Esposito stars in the episode “Gray Matter,” which is based on a short story from King’s short story collection, Night Shift.  

“As soon as Creepshow was greenlit, I reached out to Stephen King and said, ‘Listen, there can’t be a Creepshow without a story from you. So he gave me two stories, but the one we ended up shooting was ‘Gray Matter,’” said Nicotero. “It’s really a story about alcoholism and co-dependence, but in our world, he turns into a creature.”

“The show is set in sort of this nebulous town, and you meet a couple of characters in the beginning, and of course, we’re meeting them during circumstances that are traumatic,” said Esposito. “I play a doctor who has been in this town forever, who is retiring…but than he answers a house call, and everything gets disturbed. It’s a fun role to do in a very, very interesting new construct of material by Stephen King.

“He is such a prolific and wonderful writer.

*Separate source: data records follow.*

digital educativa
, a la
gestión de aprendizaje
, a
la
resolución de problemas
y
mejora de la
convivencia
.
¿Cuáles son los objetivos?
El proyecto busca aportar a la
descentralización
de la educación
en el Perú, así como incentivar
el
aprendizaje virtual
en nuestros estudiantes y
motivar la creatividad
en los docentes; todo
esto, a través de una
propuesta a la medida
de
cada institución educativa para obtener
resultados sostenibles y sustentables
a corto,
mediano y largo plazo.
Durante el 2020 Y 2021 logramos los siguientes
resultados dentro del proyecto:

I’ve worked with him before on a film called Maximum Overdrive years ago, the only film he ever directed, and he acquitted himself beautifully,” recalled Esposito.

“It’s interesting when you blend creative arts with really incredible writing. Normally, novelists don’t make great screenplay writers. You know what I mean? Many times, Stephen King has broken that mold. It’s his intellect that intrigues me. He is so very smart about so many things, not only about his craft, but about the world and politics. I really respect him as a human being. And so, I was just very excited when Greg called me and said, ‘Let’s do this.’ I said yes immediately.”

To prep for the role, Esposito used Romero’s early work to help create the character of the doctor.

“I had to start thinking about the early George Romero. I had to start thinking about the first Night of the Living Dead because there are variables there,” said the actor. “Shooting this scared the shit out of me. It was all good until I saw the monster, then my stomach literally did a flip. It was so friggin’ gross.”

“We have a creature in every episode. We really embraced the practical nature of it all because that’s what a comic book series like this requires. So my shop was running at full, full steam ahead and building all sorts of stuff from my shots.”

Nicotero is confident that this new series will make the fanbase happy as it continues to build on Romero’s legacy.

“It will satisfy fans of the original because it is going to feel like, ‘I just read that issue, now I’m going to read another issue.’ And I think with newer audiences, the idea with this anthology is that it is unlike anything else, because we can tell whatever stories we want. Some are funny, some are weird, and some are scary,” said Nicotero. “That’s what was fun about EC Comics. I wanted to embrace that these stories can be weird and funny and scary all at the same time.”

“I feel like I’m paying it forward,” said Nicotero. “I feel like I have an obligation to George. His daughter came to visit the set, and she said, ‘Dad would be so proud of you right now.’ There were a lot of times I feel I felt him. I would turn around and there would be Tom Savini and John Harrison….the guys that were there when they did this for real! And now they are here again. That makes me super proud.”